Il vino naturale, artigianale, non interventista – chiamatelo come volete – per pochi minuti è diventato protagonista di una grande, seppure discutibile e divisiva, trasmissione televisiva. Sulla Rai, in prima serata. Era già successo in passato, ma è innegabile che se a farlo è Report nella nuova inchiesta sul vino, andata in onda domenica 18 febbraio, il risalto è notevolmente maggiore. E non tutti avranno gradito. A voler vedere il bicchiere mezzo pieno, nonostante gli errori – il servizio non raggiungere la sufficienza – retorica goffa e malmostosa, esempi di cantine con comportamenti fraudolenti che lasciano intendere che tutti fan così (ma non è assolutamente vero) e contrapposizioni poco producenti, la trasmissione ha avuto il merito di aver dato spazio a un pezzo del mondo enologico che si è fatto largo negli ultimi vent'anni. Un po' urlando, un po' sbattendo le porte. Un percorso pieno zeppo di errori, perché di sbagli a livello comunicativo i vignaioli cosiddetti "naturali" ne hanno fatti molti, ma ci torniamo.

◆ DATI GREZZI ◆

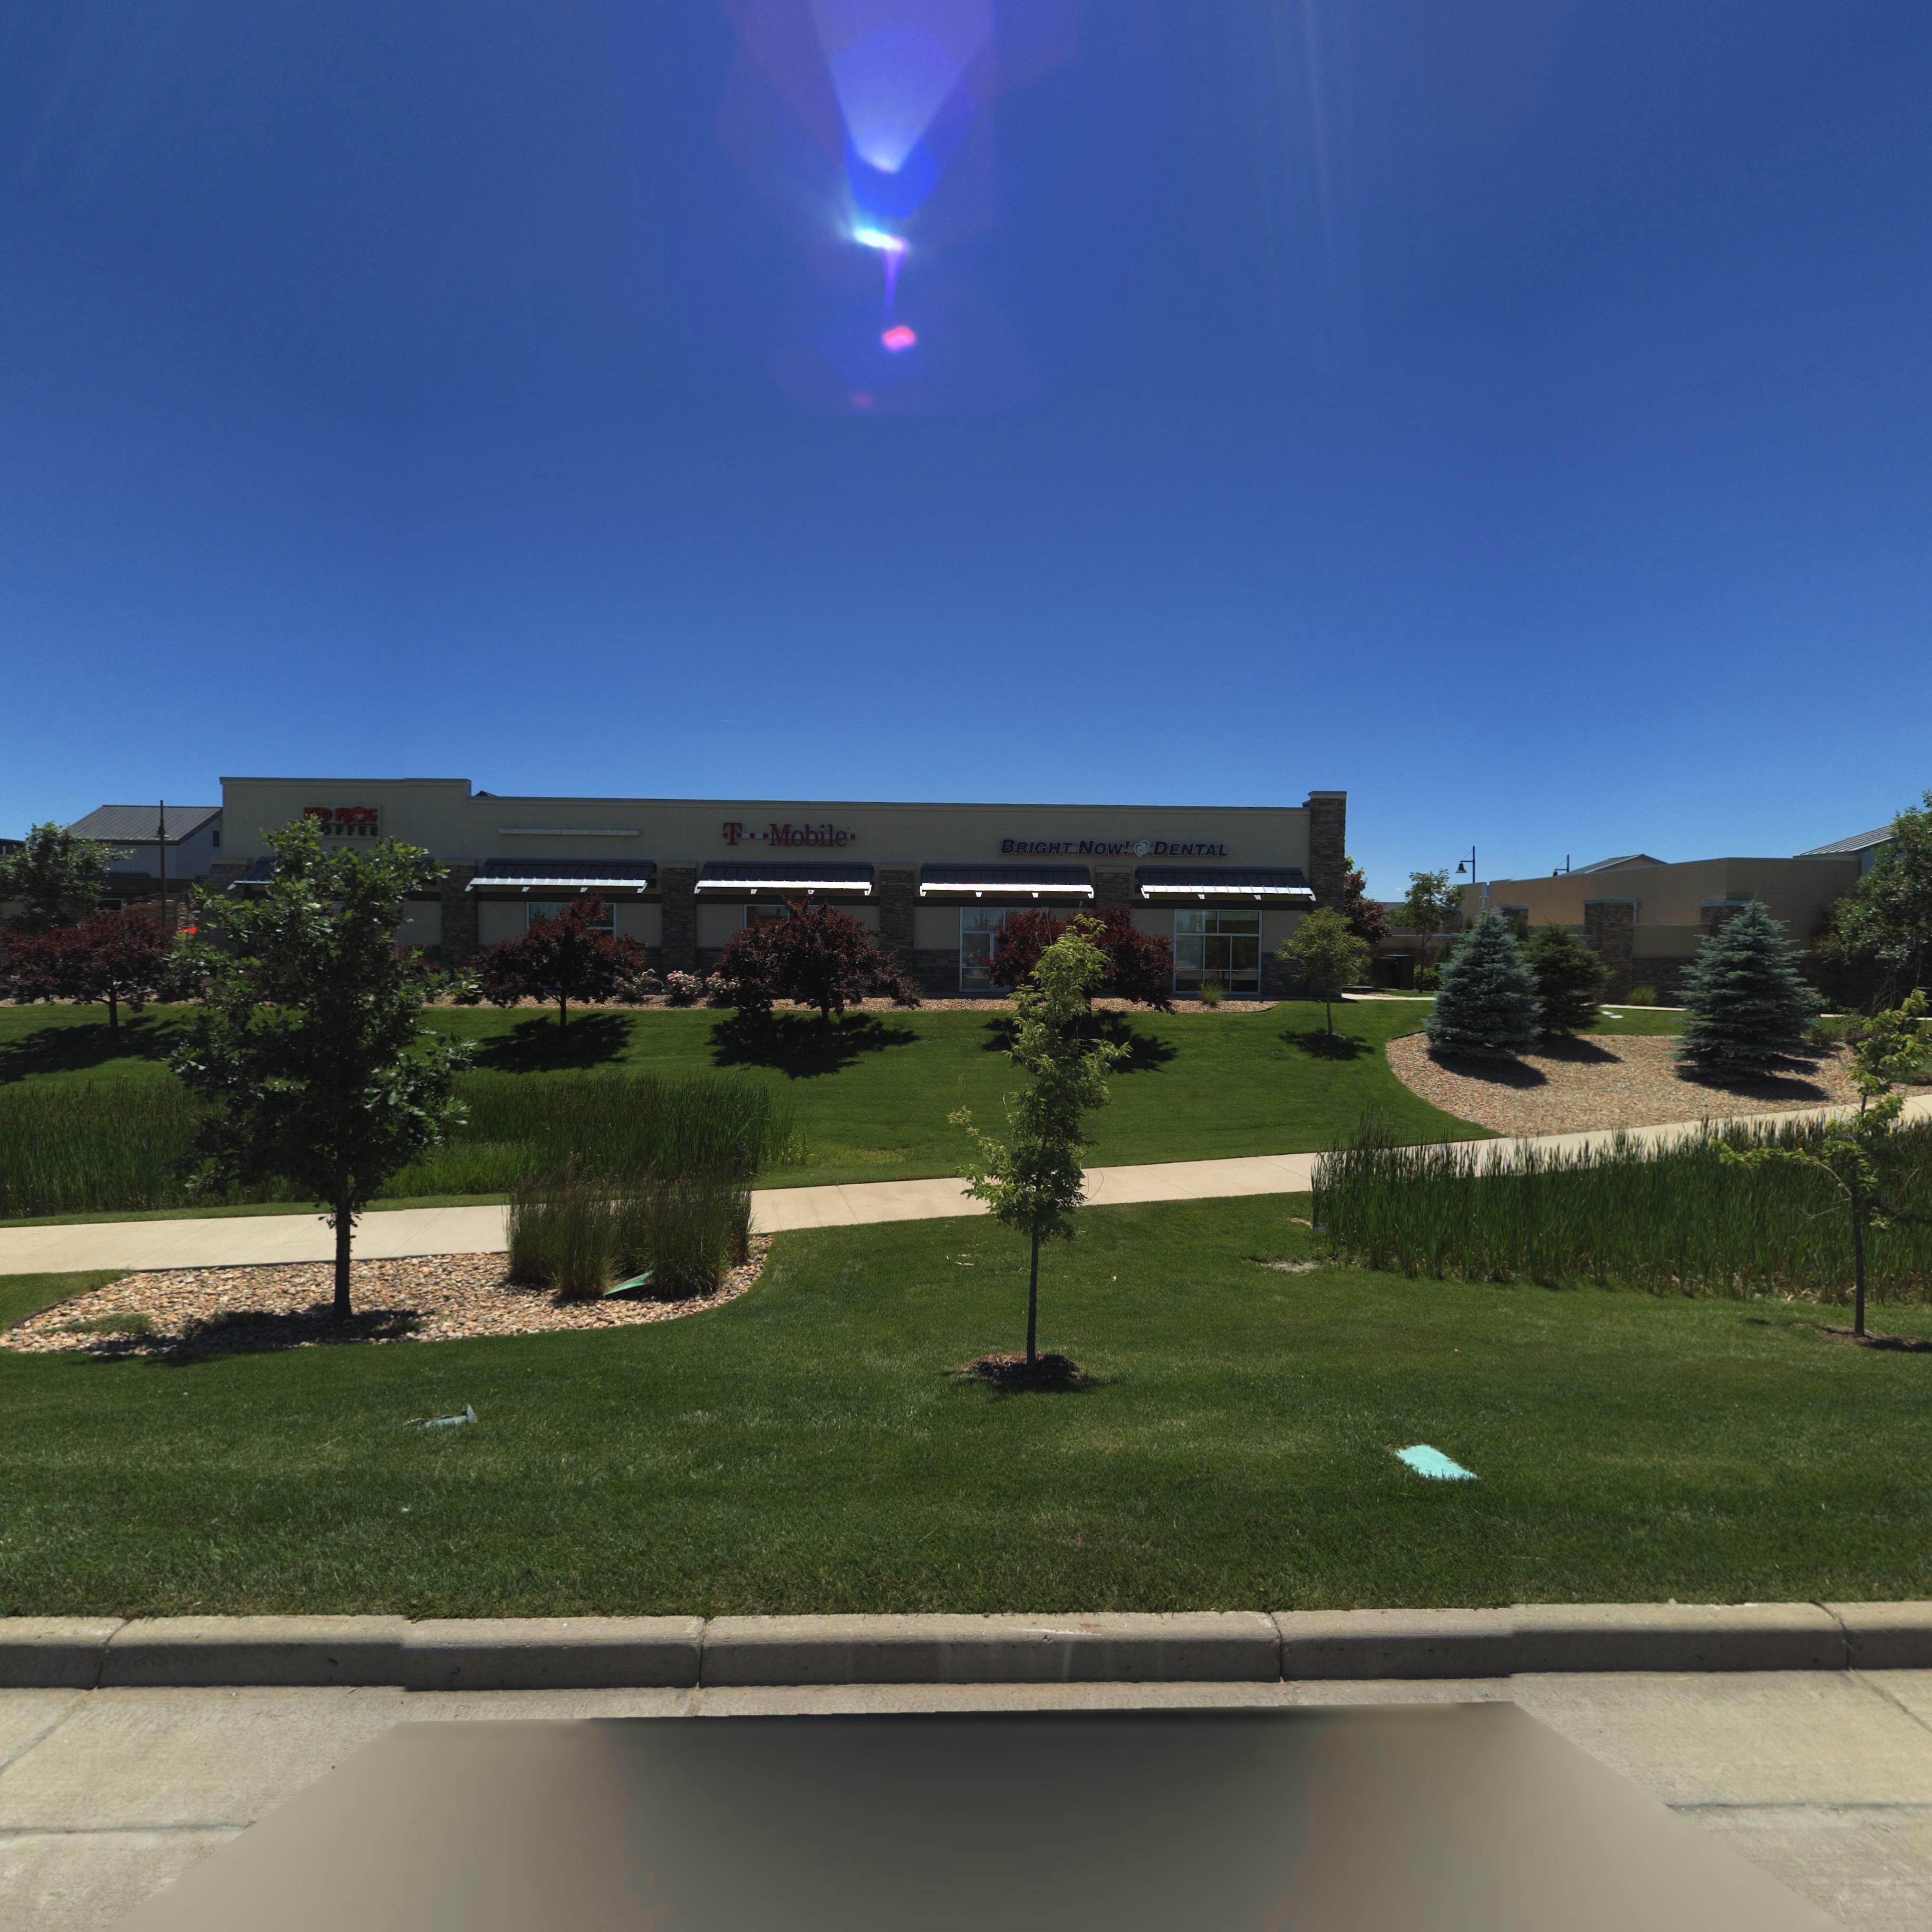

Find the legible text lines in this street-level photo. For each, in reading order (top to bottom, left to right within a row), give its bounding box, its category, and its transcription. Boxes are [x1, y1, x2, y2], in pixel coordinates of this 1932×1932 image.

[304, 805, 378, 824] BusinessName: **D FR*GS
[319, 824, 378, 836] BusinessName: *FFEE
[999, 839, 1227, 856] BusinessName: BRIGHT NOW! DENTAL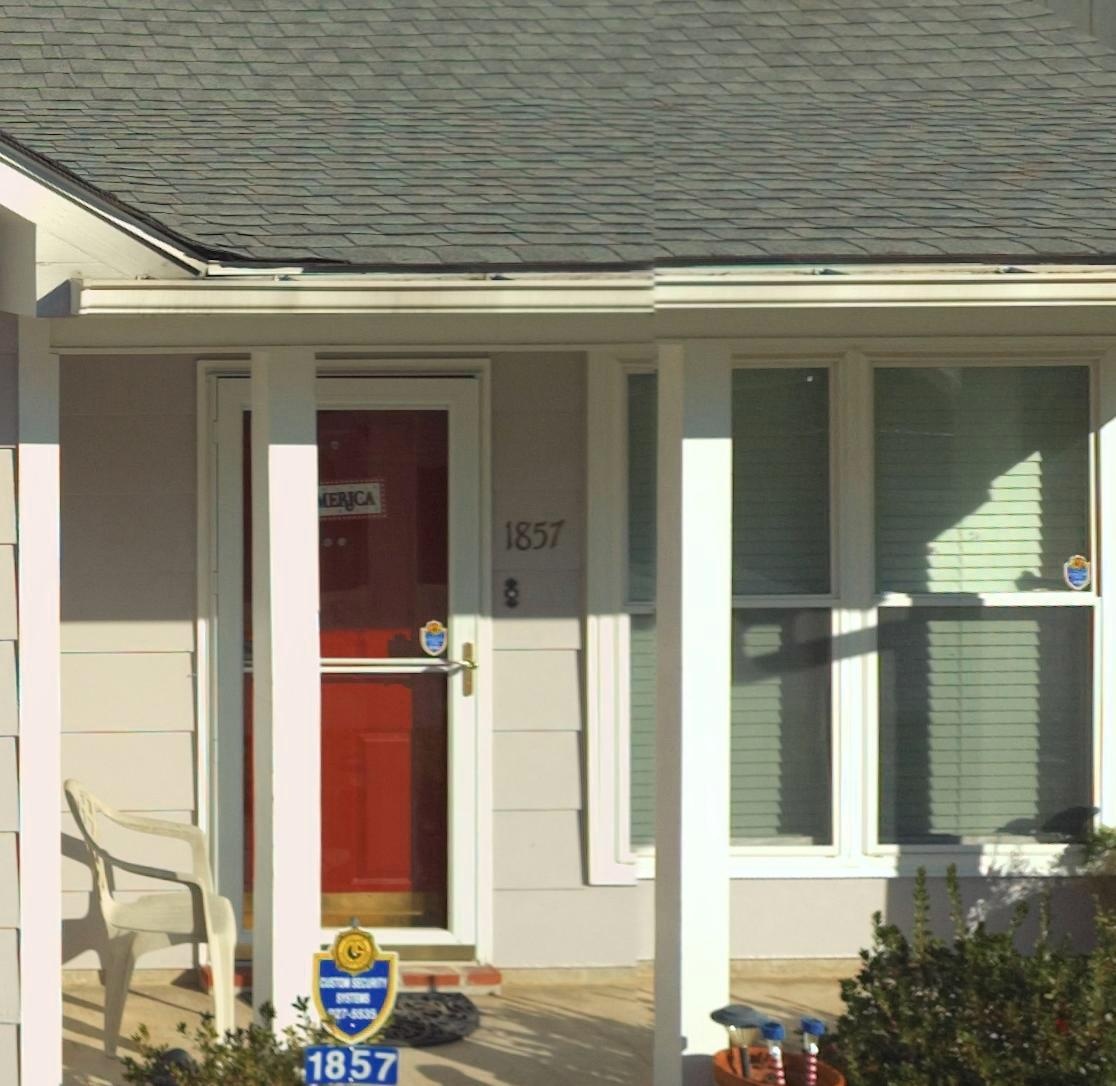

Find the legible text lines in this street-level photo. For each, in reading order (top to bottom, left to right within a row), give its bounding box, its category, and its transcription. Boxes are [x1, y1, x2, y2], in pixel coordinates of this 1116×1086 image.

[325, 488, 380, 512] None: ERICA
[501, 516, 568, 554] StreetNumber: 1857
[303, 1045, 401, 1085] StreetNumber: 1857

◆ CONSEGNA DELL'ESERCIZIO ◆
Trasforma in un elenco puntato il paragrafo del brano sul vino naturale che comincia con «Il vino naturale, artigianale». Conserva i fatti principali. I record non servono a questo lavoro.

◆ RISPOSTA SCRITTA ◆
- Il vino naturale, artigianale o non interventista è stato per pochi minuti protagonista di una trasmissione televisiva importante, ma discutibile e divisiva, in prima serata sulla Rai.
- Era già accaduto in passato. Questa volta però se n'è occupato Report, con una nuova inchiesta sul vino andata in onda domenica 18 febbraio, e il risalto è stato molto maggiore.
- Il servizio non raggiunge la sufficienza e contiene diversi errori:
  - una retorica goffa e malmostosa;
  - esempi di cantine fraudolente che lasciano intendere che tutte si comportino così, cosa che non è vera;
  - contrapposizioni poco producenti.
- Ha comunque avuto il merito di dare spazio a una parte del mondo enologico che negli ultimi vent'anni si è fatta largo in modo piuttosto rumoroso.
- Anche i vignaioli "naturali" hanno commesso molti errori di comunicazione lungo questo percorso.